In light of the Black Lives Matter movement igniting across the world, I feel now is the time to begin questioning the role our “art” has played into the biases that exist within our society today.
For example, a recent study carried out by Lloyds Banking Group concluded that just 7% of ads in the UK featured someone from the black, Asian and minority-ethnic community as lead protagonist.
No wonder 32% of black people and 28% of Asian people in the UK feel under-represented in advertising and, worse still, 34% of black people feel they are being misrepresented in the advertising that is being produced in this country. At best, black people and ethnic minorities feel invisible; at worst, they feel inaccurately portrayed.
Or, indeed, of the 3.3 million Muslims living in the UK, 62% of them feel disappointed in the level of engagement from brands and advertisers, and 78% of them would like to see brands cater towards key religious festivals such as Ramadan, which is worth more than £200m annually.
A recent Deloitte study found that 69% of brands that authentically represent diverse individuals in their communications see better performances in their stock price than brands that don’t.

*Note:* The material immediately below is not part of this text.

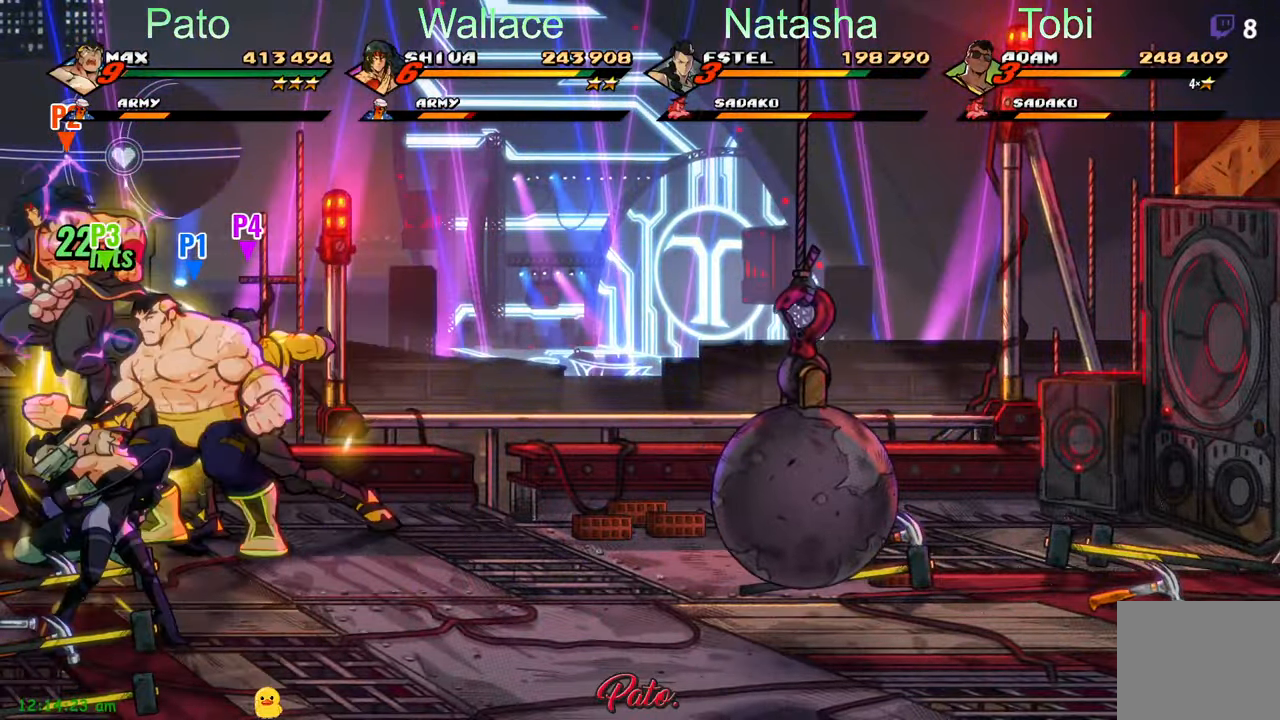
{"buttons": [], "left_stick": "center", "events": [[16, "Y", "up"], [83, "Y", "down"], [100, "DPAD_LEFT", "up"], [166, "L1", "down"], [166, "Y", "up"], [266, "DPAD_DOWN", "down"], [283, "L1", "up"], [450, "DPAD_DOWN", "up"]]}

These are figures that should set alarm bells ringing for everyone in our industry. After all, almost every agency claims to drive profitability by playing a role in culture, but the signs would tell us that we are pretty far removed from large segments of culture right now.
We’re looking at society, but we’re not really “seeing” it.
How to overcome this urgent issue? The best way would be to hire a more diverse workforce that better represents modern Britain. But the reality is that this will take time and, frankly, we don’t have the luxury of time.
So what else can we do in the short term?
We can open our eyes and begin really seeing the wider context in which our advertising and communications exists today and begin asking urgent questions.
Question audience insight. As strategists, we need to ask ourselves if we’ve really understood our audience. Have we taken the time to speak to minority groups? Have we ensured that our qualitative research recruitment has been fully representative and held research recruiters to account on this?
Question the language used in our briefs. For example, does the language inadvertently alienate? A recent study into gender-biased language in job descriptions found that female applicants applying for manual front-line jobs at Thames Water saw an uptick of 43% after the removal of gender-biased language like “go getter” and “competitive”. We need to take as much care in the language of our briefs as we do in the language of the work.
Question the production process. For example, why is it that three in five ads still feature an all-white cast? Are we engaging specialist talent agencies like Looks Like Me to help us ensure our work is more representative of modern Britain? And let’s not just question the people in front of the camera but behind too. How many black or ethnic-minority directors are we working with, for example?
Just as Berger did in the 1970s, we need to keep questioning what we’re seeing in our industry and really understanding the context in which our creative work is being consumed, because if we don’t I fear culture will overtake us and leave us, and the brands we work for, behind.